The proposed site at the intersection of Seymour and Helmcken streets would add needed overdose prevention and response services in the heart of Vancouver’s Yaletown neighbourhood. The building, two blocks from the busy Granville strip, is flanked by upscale rentals and condos.
Recent anti-homeless and anti-drug user posts from some people in the neighbourhood have raised concerns that the site and its clients could be targets for abuse.
But an advocate who worked on the report to council on the proposal said the increased visibility of homelessness and drug use during the pandemic is exactly why a safe and supportive space is needed.
“That’s the whole point of opening them, is to use more safely indoors,” said Karen Ward, a Downtown Eastside resident and advocate who worked on the report. “You don’t want to be using an alleyway behind a garbage can.
“Sadly, I think that that has been communicated by all of these people all over the city dying.”
Overdose prevention sites are places where people who use drugs can go to test their drugs, get sterile equipment such as new needles and be supervised in the event they overdose.
The sites are an important part of harm reduction for drug users as overdose deaths surge in B.C., partly due to pandemic-driven isolation and increasing drug toxicity. In Vancouver alone, 259 people have died of illicit drug overdoses so far in 2020.
Ward said advocates have been asking for a site in the neighbourhood for years, but the need became even more urgent as current overdose prevention sites struggled to serve clients while also complying with COVID-19 precautions. There are currently five permanent sites in the city, all in the Downtown Eastside.
The proposal would move the Thomus Donaghy Overdose Prevention Site, a site near St. Paul’s Hospital’s Thurlow Street entrance, into the first floor of the city-owned building at 1107 Seymour St.
The current tenants would move to new space in the bottom three floors of the building. The other 11 floors of the building include 81 units of non-market rental housing.
“The decline in overdose deaths prior to COVID-19 was seen in part due to the increase of overdose response and prevention services,” reads the report to council.
A new site in Yaletown would provide services to people who use drugs where they work and live, Ward said, and acknowledge they are part of the community.
The report says the neighbourhood’s unique demographic will benefit from another gateway to tailored services, including a safer supply of alternatives to street drugs.

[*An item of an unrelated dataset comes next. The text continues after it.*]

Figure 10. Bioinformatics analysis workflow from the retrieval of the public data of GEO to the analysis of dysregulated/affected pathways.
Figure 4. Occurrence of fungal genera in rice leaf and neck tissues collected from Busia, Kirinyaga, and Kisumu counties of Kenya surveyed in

It will also offer staff and users more safety and security at the site, named after peer worker Thomus Donaghy, who was killed in an altercation during a shift at the site in July.
“This new location will allow the Thomus Donaghy OPS to continue to offer life-saving services to the residents of the West End and Granville corridor while increasing physical accessibility and overall safety for service recipients and program staff,” wrote Jennifer Cudlipp, board chair of site operator RainCity Housing, in a Sept. 17 letter to the city.

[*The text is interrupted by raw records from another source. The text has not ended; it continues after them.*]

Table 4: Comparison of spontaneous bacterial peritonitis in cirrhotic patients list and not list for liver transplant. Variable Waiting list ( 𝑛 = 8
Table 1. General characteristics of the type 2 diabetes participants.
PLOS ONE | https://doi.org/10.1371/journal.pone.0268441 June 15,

RainCity did not make anyone available for comment, and neither did collaborator Vancouver Coastal Health.
But Charles Gauthier, executive director of the Downtown Business Improvement Association, said the site would be a welcome addition to the neighbourhood as far as his members are concerned.

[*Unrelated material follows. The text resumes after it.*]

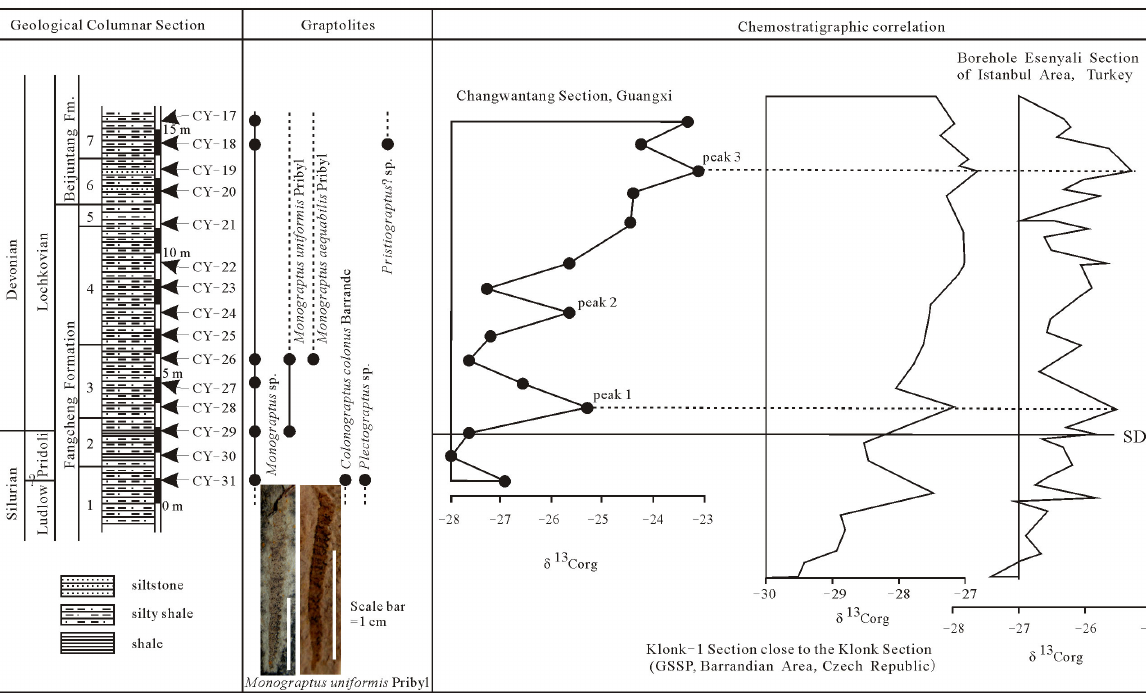
Fig. 3. Chemostratigraphic correlation of the isotopic variation in organic carbon between the Klonk-1 Section close to the GSSP, the Borehole Esenyali Section and the Changwantang Section with new graptolite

“We must do whatever we can to provide important resources with as few barriers as possible in the ongoing struggle against the current opioid crisis,” he said in a statement to The Tyee. “The association believes that harm reduction strategies, including well-placed supervised consumption sites and a safe drug supply, can contribute to healthier, safer communities.”
Both Ward and Mary Clare Zak, the city’s managing director of social policy and planning, expect the proposal to be approved by council, but anticipate criticism from nearby businesses and housed residents.
They hope any opposition is focused on increasing supports and housing people, rather than blaming or shaming them.
“We expect it will create some negative backlash,” said Zak, lead author of the report.
Ward said people who are worried about how the site could change the neighbourhood should demand more action from governments on homelessness and the overdose crisis. “Corpses everywhere” would be much worse than having an imperfect site, she said.
“This is part of the world that we have created. Instead of being angry it’s visible, let’s address it in a real way,” she said.
Moira Wyton is a Local Journalism Initiative reporter with The Tyee, where this story first appeared.